═════ Exercise inputs ═════

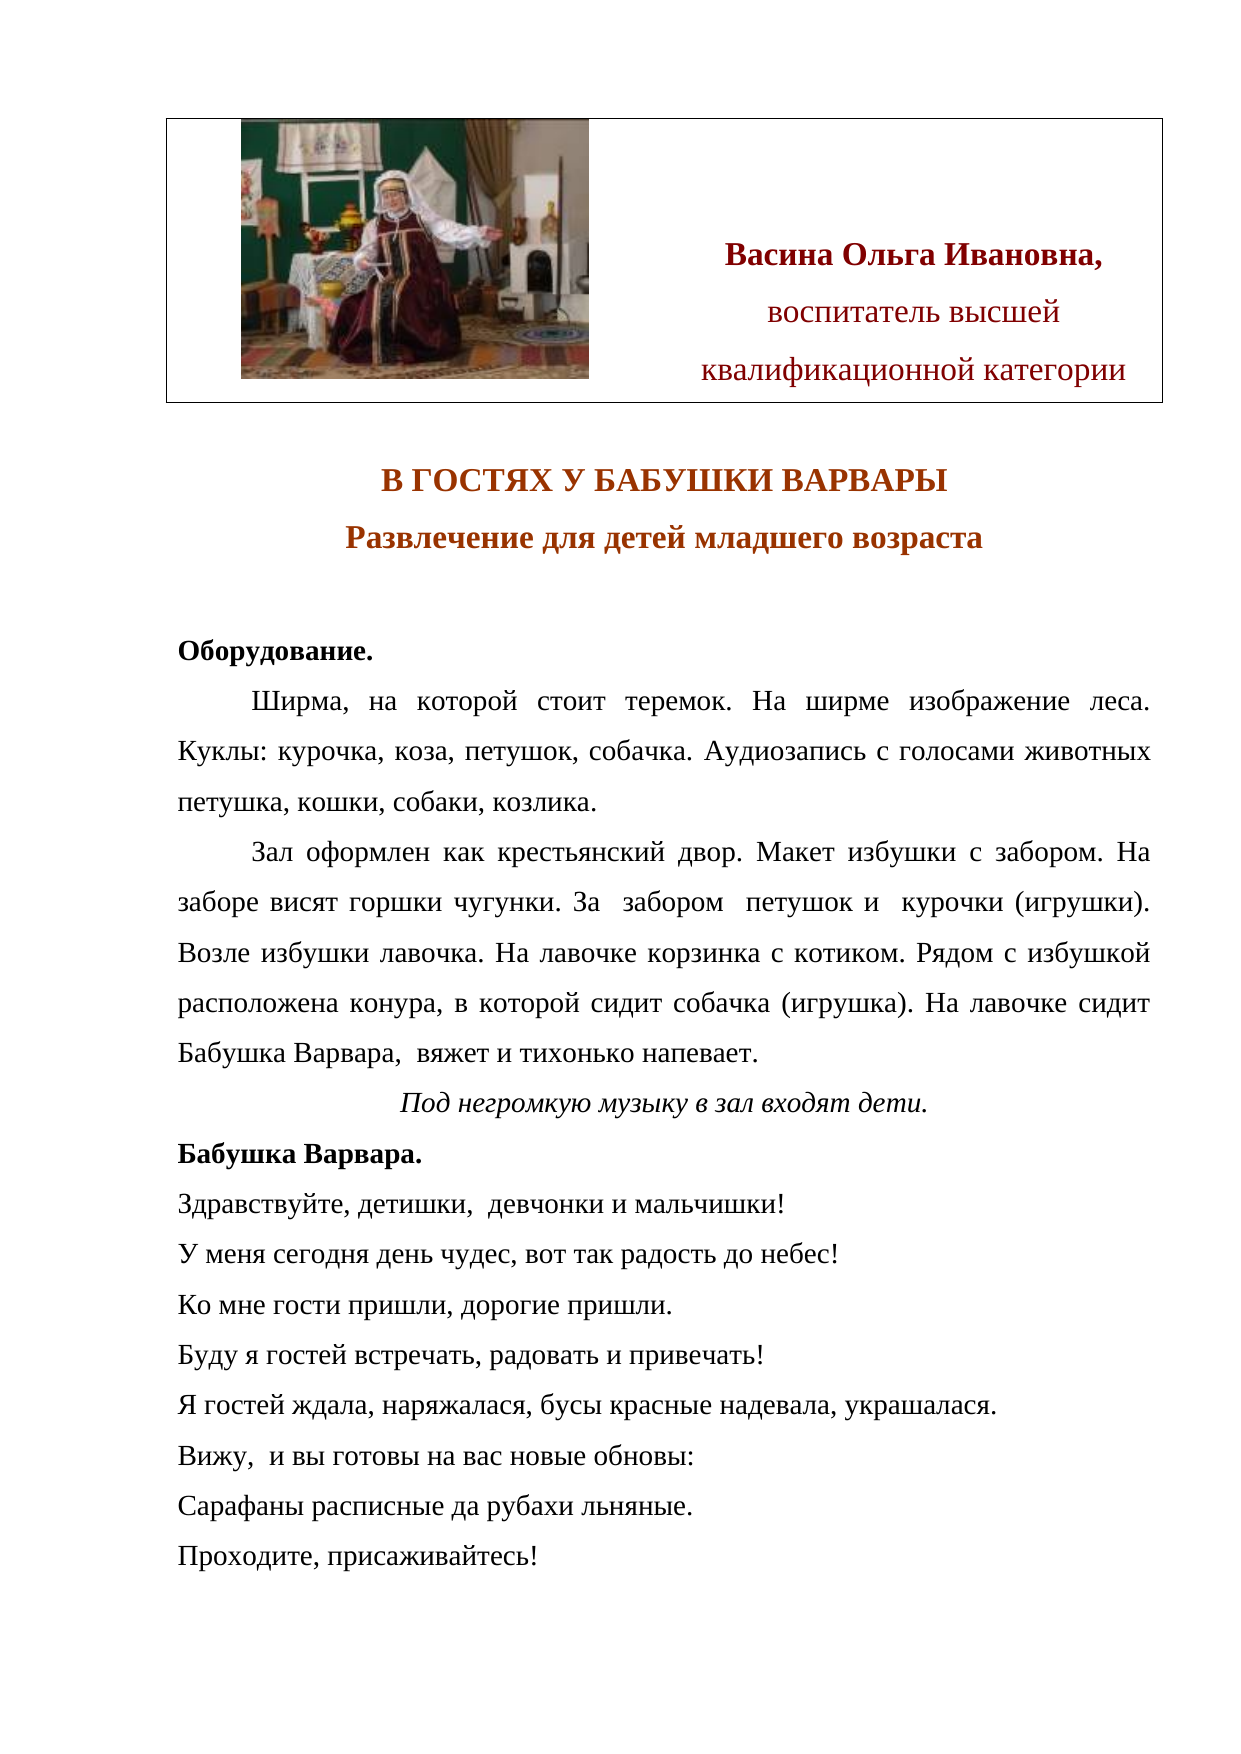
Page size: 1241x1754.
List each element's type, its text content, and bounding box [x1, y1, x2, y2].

text Здравствуйте, детишки, девчонки и мальчишки! [177, 1186, 1152, 1220]
text Я гостей ждала, наряжалася, бусы красные надевала, украшалася. [177, 1387, 1152, 1421]
text Буду я гостей встречать, радовать и привечать! [177, 1337, 1152, 1371]
text В ГОСТЯХ У БАБУШКИ ВАРВАРЫ [177, 460, 1152, 499]
text Развлечение для детей младшего возраста [177, 518, 1152, 556]
text У меня сегодня день чудес, вот так радость до небес! [177, 1237, 1152, 1270]
text Под негромкую музыку в зал входят дети. [177, 1086, 1152, 1119]
text Проходите, присаживайтесь! [177, 1538, 1152, 1572]
picture [241, 119, 589, 379]
table_header [167, 119, 664, 402]
text Оборудование. [177, 633, 1152, 666]
table_header Васина Ольга Ивановна, воспитатель высшей квалификационной категории [664, 119, 1162, 402]
text Ко мне гости пришли, дорогие пришли. [177, 1287, 1152, 1320]
text Бабушка Варвара. [177, 1136, 1152, 1169]
text Зал оформлен как крестьянский двор. Макет избушки с забором. На заборе висят горшки чугунки. За забором петушок и курочки (игрушки). Возле избушки лавочка. На лавочке корзинка с котиком. Рядом с избушкой расположена конура, в которой сидит собачка (игрушка). На лавочке сидит Бабушка Варвара, вяжет и тихонько напевает. [177, 834, 1152, 1069]
text Сарафаны расписные да рубахи льняные. [177, 1488, 1152, 1522]
text Ширма, на которой стоит теремок. На ширме изображение леса. Куклы: курочка, коза, петушок, собачка. Аудиозапись с голосами животных петушка, кошки, собаки, козлика. [177, 683, 1152, 817]
text Вижу, и вы готовы на вас новые обновы: [177, 1438, 1152, 1471]
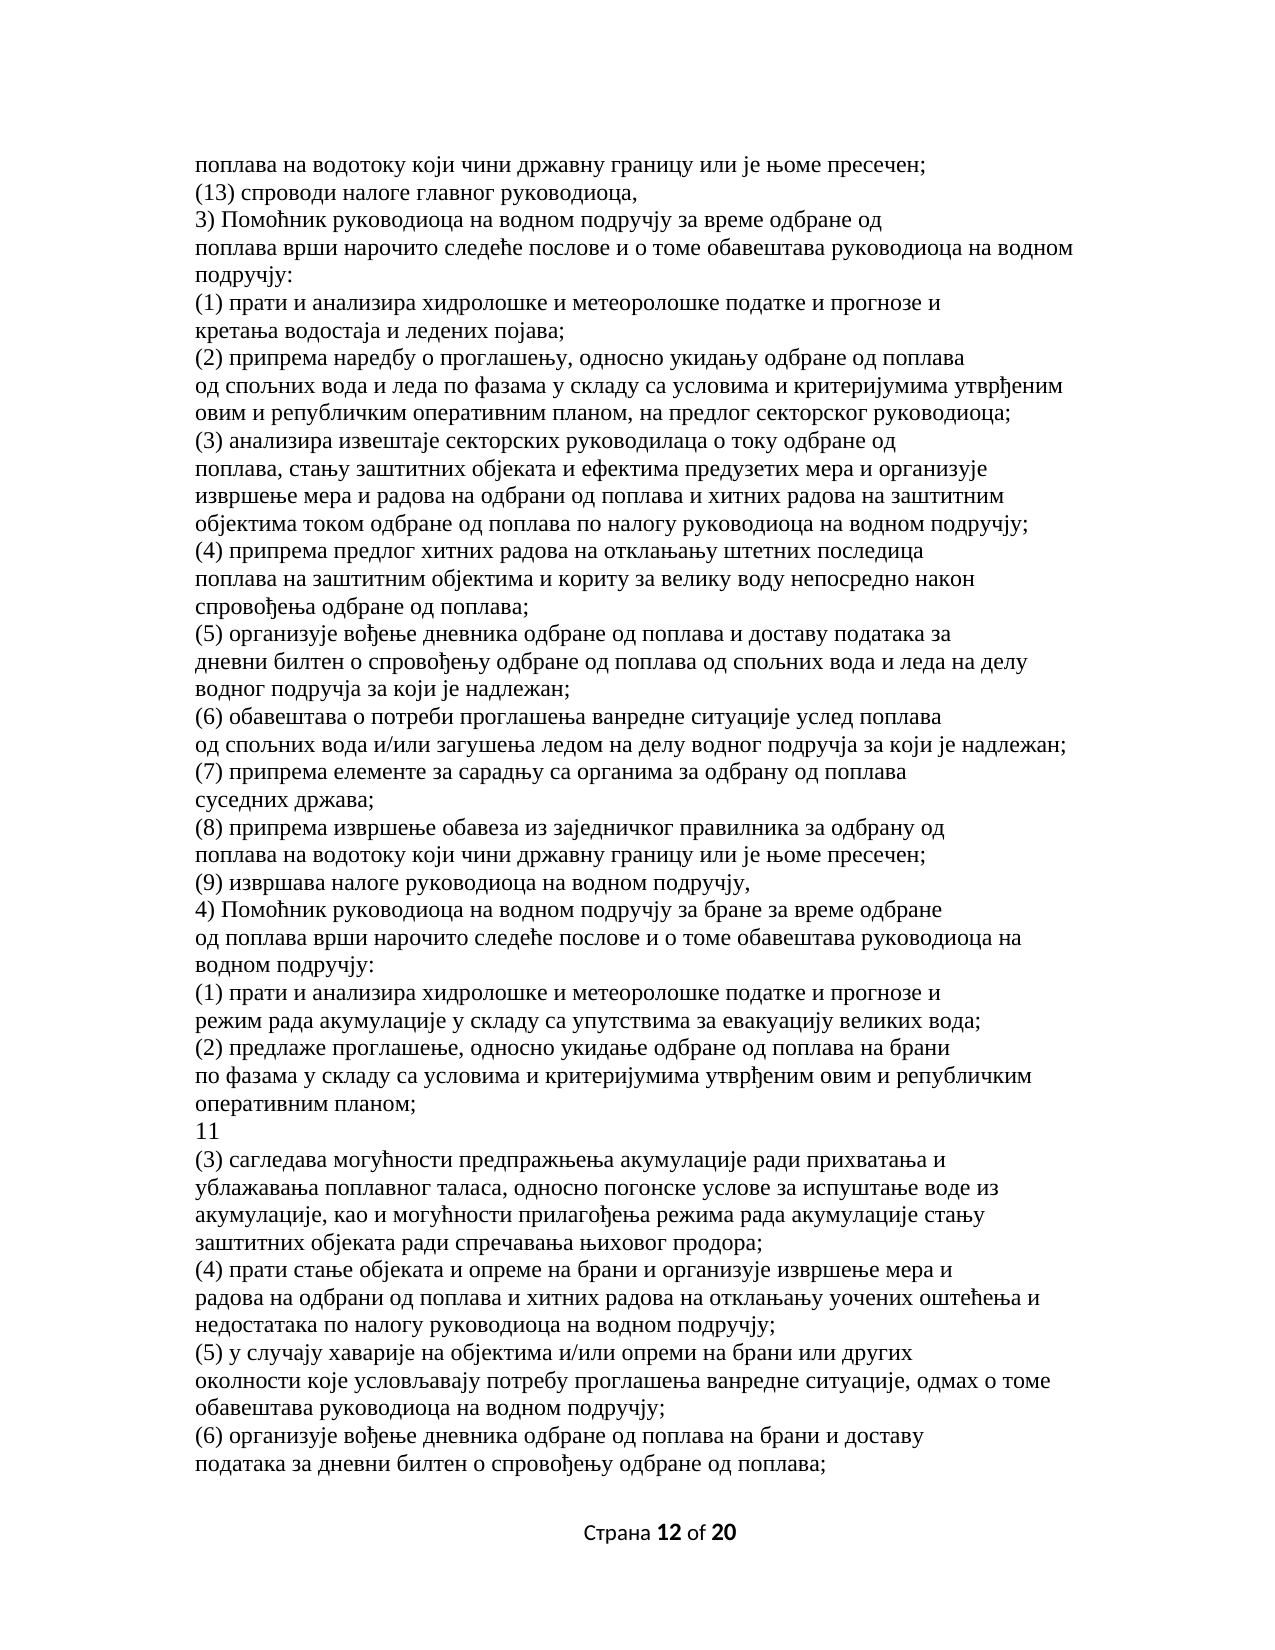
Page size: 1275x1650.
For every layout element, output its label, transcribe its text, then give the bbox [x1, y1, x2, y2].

text спровођења одбране од поплава; [150, 592, 1125, 619]
text водног подручја за који је надлежан; [150, 674, 1125, 702]
text овим и републичким оперативним планом, на предлог секторског руководиоца; [150, 398, 1125, 426]
text (7) припрема елементе за сарадњу са органима за одбрану од поплава [150, 757, 1125, 785]
text по фазама у складу са условима и критеријумима утврђеним овим и републичким [150, 1061, 1125, 1088]
text 3) Помоћник руководиоца на водном подручју за време одбране од [150, 205, 1125, 233]
text (13) спроводи налоге главног руководиоца, [150, 178, 1125, 205]
text недостатака по налогу руководиоца на водном подручју; [150, 1311, 1125, 1338]
text (2) предлаже проглашење, односно укидање одбране од поплава на брани [150, 1033, 1125, 1061]
text (4) прати стање објеката и опреме на брани и организује извршење мера и [150, 1255, 1125, 1283]
text радова на одбрани од поплава и хитних радова на отклањању уочених оштећења и [150, 1283, 1125, 1311]
text од поплава врши нарочито следеће послове и о томе обавештава руководиоца на [150, 923, 1125, 951]
text акумулације, као и могућности прилагођења режима рада акумулације стању [150, 1200, 1125, 1228]
text поплава, стању заштитних објеката и ефектима предузетих мера и организује [150, 454, 1125, 481]
text дневни билтен о спровођењу одбране од поплава од спољних вода и леда на делу [150, 647, 1125, 674]
text оперативним планом; [150, 1088, 1125, 1116]
text извршење мера и радова на одбрани од поплава и хитних радова на заштитним [150, 481, 1125, 509]
text (6) обавештава о потреби проглашења ванредне ситуације услед поплава [150, 702, 1125, 730]
text објектима током одбране од поплава по налогу руководиоца на водном подручју; [150, 509, 1125, 536]
text (1) прати и анализира хидролошке и метеоролошке податке и прогнозе и [150, 978, 1125, 1006]
text података за дневни билтен о спровођењу одбране од поплава; [150, 1448, 1125, 1476]
text (9) извршава налоге руководиоца на водном подручју, [150, 868, 1125, 895]
text (1) прати и анализира хидролошке и метеоролошке податке и прогнозе и [150, 288, 1125, 316]
text поплава врши нарочито следеће послове и о томе обавештава руководиоца на водном [150, 233, 1125, 260]
text околности које условљавају потребу проглашења ванредне ситуације, одмах о томе [150, 1366, 1125, 1393]
text кретањa водостаја и ледених појава; [150, 316, 1125, 343]
text (8) припрема извршење обавеза из заједничког правилника за одбрану од [150, 812, 1125, 840]
text водном подручју: [150, 951, 1125, 978]
text обавештава руководиоца на водном подручју; [150, 1393, 1125, 1421]
text поплава на водотоку који чини државну границу или је њоме пресечен; [150, 150, 1125, 178]
text 11 [150, 1116, 1125, 1145]
text (3) анализира извештаје секторских руководилаца о току одбране од [150, 426, 1125, 454]
text подручју: [150, 260, 1125, 288]
text поплава на заштитним објектима и кориту за велику воду непосредно након [150, 564, 1125, 592]
text од спољних вода и/или загушења ледом на делу водног подручја за који је надлежан; [150, 730, 1125, 757]
text поплава на водотоку који чини државну границу или је њоме пресечен; [150, 840, 1125, 868]
text ублажавања поплавног таласа, односно погонске услове за испуштање воде из [150, 1172, 1125, 1200]
text суседних држава; [150, 785, 1125, 812]
text (4) припрема предлог хитних радова на отклањању штетних последица [150, 536, 1125, 564]
text 4) Помоћник руководиоца на водном подручју за бране за време одбране [150, 895, 1125, 923]
text (6) организује вођење дневника одбране од поплава на брани и доставу [150, 1421, 1125, 1448]
text заштитних објеката ради спречавања њиховог продора; [150, 1228, 1125, 1255]
text (3) сагледава могућности предпражњења акумулације ради прихватања и [150, 1145, 1125, 1172]
text режим рада акумулације у складу са упутствима за евакуацију великих вода; [150, 1006, 1125, 1033]
text (2) припрема наредбу о проглашењу, односно укидању одбране од поплава [150, 343, 1125, 371]
text (5) у случају хаварије на објектима и/или опреми на брани или других [150, 1338, 1125, 1366]
text (5) организује вођење дневника одбране од поплава и доставу података за [150, 619, 1125, 647]
text од спољних вода и леда по фазама у складу са условима и критеријумима утврђеним [150, 371, 1125, 398]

═════

→ Task statement: Reproduce the entries above word for word. Pictures stay out.

→ Written solution:
Page size: 1241x1754.
List each element's type, its text content, and bounding box [x1, y1, x2, y2].

text Здравствуйте, детишки, девчонки и мальчишки! [177, 1186, 1152, 1220]
text Я гостей ждала, наряжалася, бусы красные надевала, украшалася. [177, 1387, 1152, 1421]
text Буду я гостей встречать, радовать и привечать! [177, 1337, 1152, 1371]
text В ГОСТЯХ У БАБУШКИ ВАРВАРЫ [177, 460, 1152, 499]
text Развлечение для детей младшего возраста [177, 518, 1152, 556]
text У меня сегодня день чудес, вот так радость до небес! [177, 1237, 1152, 1270]
text Под негромкую музыку в зал входят дети. [177, 1086, 1152, 1119]
text Проходите, присаживайтесь! [177, 1538, 1152, 1572]
picture [241, 119, 589, 379]
table_header [167, 119, 664, 402]
text Оборудование. [177, 633, 1152, 666]
table_header Васина Ольга Ивановна, воспитатель высшей квалификационной категории [664, 119, 1162, 402]
text Ко мне гости пришли, дорогие пришли. [177, 1287, 1152, 1320]
text Бабушка Варвара. [177, 1136, 1152, 1169]
text Зал оформлен как крестьянский двор. Макет избушки с забором. На заборе висят горшки чугунки. За забором петушок и курочки (игрушки). Возле избушки лавочка. На лавочке корзинка с котиком. Рядом с избушкой расположена конура, в которой сидит собачка (игрушка). На лавочке сидит Бабушка Варвара, вяжет и тихонько напевает. [177, 834, 1152, 1069]
text Сарафаны расписные да рубахи льняные. [177, 1488, 1152, 1522]
text Ширма, на которой стоит теремок. На ширме изображение леса. Куклы: курочка, коза, петушок, собачка. Аудиозапись с голосами животных петушка, кошки, собаки, козлика. [177, 683, 1152, 817]
text Вижу, и вы готовы на вас новые обновы: [177, 1438, 1152, 1471]
Page size: 1275x1650.
For every layout element, output its label, transcribe its text, then give the bbox [x1, y1, x2, y2].

text спровођења одбране од поплава; [150, 592, 1125, 619]
text водног подручја за који је надлежан; [150, 674, 1125, 702]
text овим и републичким оперативним планом, на предлог секторског руководиоца; [150, 398, 1125, 426]
text (7) припрема елементе за сарадњу са органима за одбрану од поплава [150, 757, 1125, 785]
text по фазама у складу са условима и критеријумима утврђеним овим и републичким [150, 1061, 1125, 1088]
text 3) Помоћник руководиоца на водном подручју за време одбране од [150, 205, 1125, 233]
text (13) спроводи налоге главног руководиоца, [150, 178, 1125, 205]
text недостатака по налогу руководиоца на водном подручју; [150, 1311, 1125, 1338]
text (2) предлаже проглашење, односно укидање одбране од поплава на брани [150, 1033, 1125, 1061]
text (4) прати стање објеката и опреме на брани и организује извршење мера и [150, 1255, 1125, 1283]
text радова на одбрани од поплава и хитних радова на отклањању уочених оштећења и [150, 1283, 1125, 1311]
text од поплава врши нарочито следеће послове и о томе обавештава руководиоца на [150, 923, 1125, 951]
text акумулације, као и могућности прилагођења режима рада акумулације стању [150, 1200, 1125, 1228]
text поплава, стању заштитних објеката и ефектима предузетих мера и организује [150, 454, 1125, 481]
text дневни билтен о спровођењу одбране од поплава од спољних вода и леда на делу [150, 647, 1125, 674]
text оперативним планом; [150, 1088, 1125, 1116]
text извршење мера и радова на одбрани од поплава и хитних радова на заштитним [150, 481, 1125, 509]
text (6) обавештава о потреби проглашења ванредне ситуације услед поплава [150, 702, 1125, 730]
text објектима током одбране од поплава по налогу руководиоца на водном подручју; [150, 509, 1125, 536]
text (1) прати и анализира хидролошке и метеоролошке податке и прогнозе и [150, 978, 1125, 1006]
text података за дневни билтен о спровођењу одбране од поплава; [150, 1448, 1125, 1476]
text (9) извршава налоге руководиоца на водном подручју, [150, 868, 1125, 895]
text (1) прати и анализира хидролошке и метеоролошке податке и прогнозе и [150, 288, 1125, 316]
text поплава врши нарочито следеће послове и о томе обавештава руководиоца на водном [150, 233, 1125, 260]
text околности које условљавају потребу проглашења ванредне ситуације, одмах о томе [150, 1366, 1125, 1393]
text кретањa водостаја и ледених појава; [150, 316, 1125, 343]
text (8) припрема извршење обавеза из заједничког правилника за одбрану од [150, 812, 1125, 840]
text водном подручју: [150, 951, 1125, 978]
text обавештава руководиоца на водном подручју; [150, 1393, 1125, 1421]
text поплава на водотоку који чини државну границу или је њоме пресечен; [150, 150, 1125, 178]
text 11 [150, 1116, 1125, 1145]
text (3) анализира извештаје секторских руководилаца о току одбране од [150, 426, 1125, 454]
text подручју: [150, 260, 1125, 288]
text поплава на заштитним објектима и кориту за велику воду непосредно након [150, 564, 1125, 592]
text од спољних вода и/или загушења ледом на делу водног подручја за који је надлежан; [150, 730, 1125, 757]
text поплава на водотоку који чини државну границу или је њоме пресечен; [150, 840, 1125, 868]
text ублажавања поплавног таласа, односно погонске услове за испуштање воде из [150, 1172, 1125, 1200]
text суседних држава; [150, 785, 1125, 812]
text (4) припрема предлог хитних радова на отклањању штетних последица [150, 536, 1125, 564]
text 4) Помоћник руководиоца на водном подручју за бране за време одбране [150, 895, 1125, 923]
text (6) организује вођење дневника одбране од поплава на брани и доставу [150, 1421, 1125, 1448]
text заштитних објеката ради спречавања њиховог продора; [150, 1228, 1125, 1255]
text (3) сагледава могућности предпражњења акумулације ради прихватања и [150, 1145, 1125, 1172]
text режим рада акумулације у складу са упутствима за евакуацију великих вода; [150, 1006, 1125, 1033]
text (2) припрема наредбу о проглашењу, односно укидању одбране од поплава [150, 343, 1125, 371]
text (5) у случају хаварије на објектима и/или опреми на брани или других [150, 1338, 1125, 1366]
text (5) организује вођење дневника одбране од поплава и доставу података за [150, 619, 1125, 647]
text од спољних вода и леда по фазама у складу са условима и критеријумима утврђеним [150, 371, 1125, 398]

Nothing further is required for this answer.